La democracia es el mejor de los sistemas imperfectos que hasta el momento el hombre ha ensayado para organizar su vida en común. La delegación de una cuota personal de autonomía para que otro señor la gestione tiene desde luego sus peligros y lados oscuros, y a medida que el tiempo pasa el pueblo va sabiendo cada vez menos a quién le ha entregado su cuota en realidad, hasta dónde llegan y quiénes mueven al señor que sale en el cartel electoral, y la sensación de hastío aumenta, y la resignación y el desencanto. La ficción que articula el sistema ha devenido en simulacro. Pero en los albores la ilusión – preñada de incertidumbre ingenua – florecía, o eso al menos aseguran las imágenes de y las letras sobre los pioneros del voto. Argentina, en el año 83, recién acababa de poner punto final – o eso se pensaba entonces: ya hemos visto lo que ha durado, lo que aún dura el epílogo – al yugo militar de Videla & Cía. (¿y CÍA?), y comenzaba ilusionada a despertar su democracia blanquiceleste. Es en este marco histórico donde se ubica la peripecia de El dedo; el marco físico, un pueblo o pago aislado como la aldea de Astérix, solo que cercado por la inmensidad de la Pampa y no por romanos con querencia por el vino galo, que con el último nacimiento local ha alcanzado la cifra de 501 habitantes y el derecho a organizarse democráticamente. Todo apunta a que será el juez de paz el primer elegido, hasta que la muerte a cuchillo del hermano del dueño de la tienda-para-casi-todo del pueblo aborta la carrera política del señor juez antes de arrancar: vuelven a ser 500. El hermano corta el dedo muerto y lo expone en un frasco de formol en la tienda hasta hacer justicia. El dedo, en el momento del duelo, apunta al cielo y salva a su asesino de una muerte segura, nocturna y comunal. El dedo va haciendo, con nuevos movimientos autónomos, sugerencias que se revelan soluciones a problemas que le plantean o “escucha”. Todo el pueblo acude al dedo. Al dedo lo presentan de candidato. El juez no se ha puesto al surreal proceso pues no desea se declare la muerte del hermano y les prohíban las elecciones. Un dedo candidateado contra un juez de paz por la presidencia de un pueblo perdido. Nos hallamos pues dentro de una ficción – el film – sobre otra ficción – la democracia.
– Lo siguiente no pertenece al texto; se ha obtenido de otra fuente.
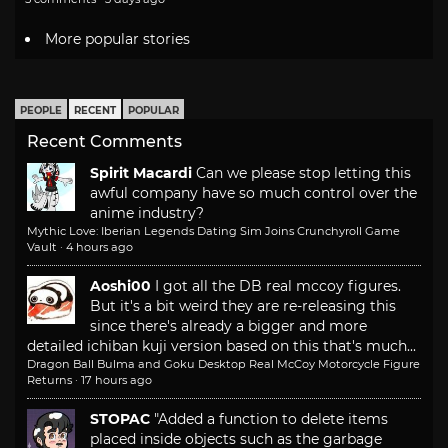
More popular stories
PEOPLE
RECENT
POPULAR
Recent Comments
Spirit Macardi
Can we please stop letting this
awful company have so much control over the
anime industry?
Mythic Love: Iberian Legends Dating Sim Joins Crunchyroll Game
Vault
·
4 hours ago
Aoshi00
I got all the DB real mccoy figures.
But it's a bit weird they are re-releasing this
since there's already a bigger and more
detailed ichiban kuji version based on this that's much...
Dragon Ball Bulma and Goku Desktop Real McCoy Motorcycle Figure
Returns
·
17 hours ago
STOPAC
"Added a function to delete items
placed inside objects such as the garbage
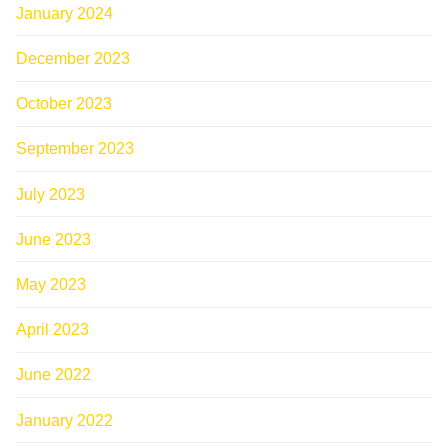
January 2024
December 2023
October 2023
September 2023
July 2023
June 2023
May 2023
April 2023
June 2022
January 2022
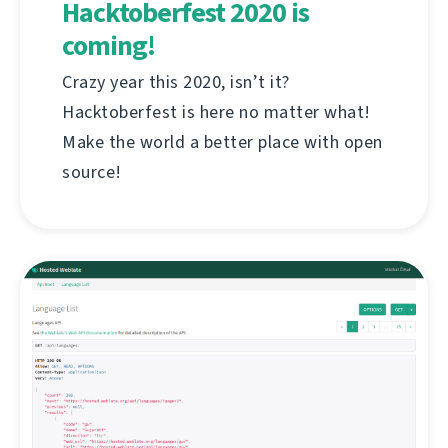
Hacktoberfest 2020 is
coming!
Crazy year this 2020, isn’t it?
Hacktoberfest is here no matter what!
Make the world a better place with open
source!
¿Un planteamiento delirante? Puede, y bien está que así sea si se termina resolviendo con el pulso y la gracia – con la medida distancia – que el debutante en largo Sergio Teubal demuestra. ¿Realismo mágico, como con tanta insistencia se ha repetido? Si se quiere, pero algo más importante: ficción veraz. La película funciona como una pieza autónoma, completa: crea su propia realidad y esta el espectador la admite por entero, abandonándose a ella con gozo. No otra cosa se le pide al arte.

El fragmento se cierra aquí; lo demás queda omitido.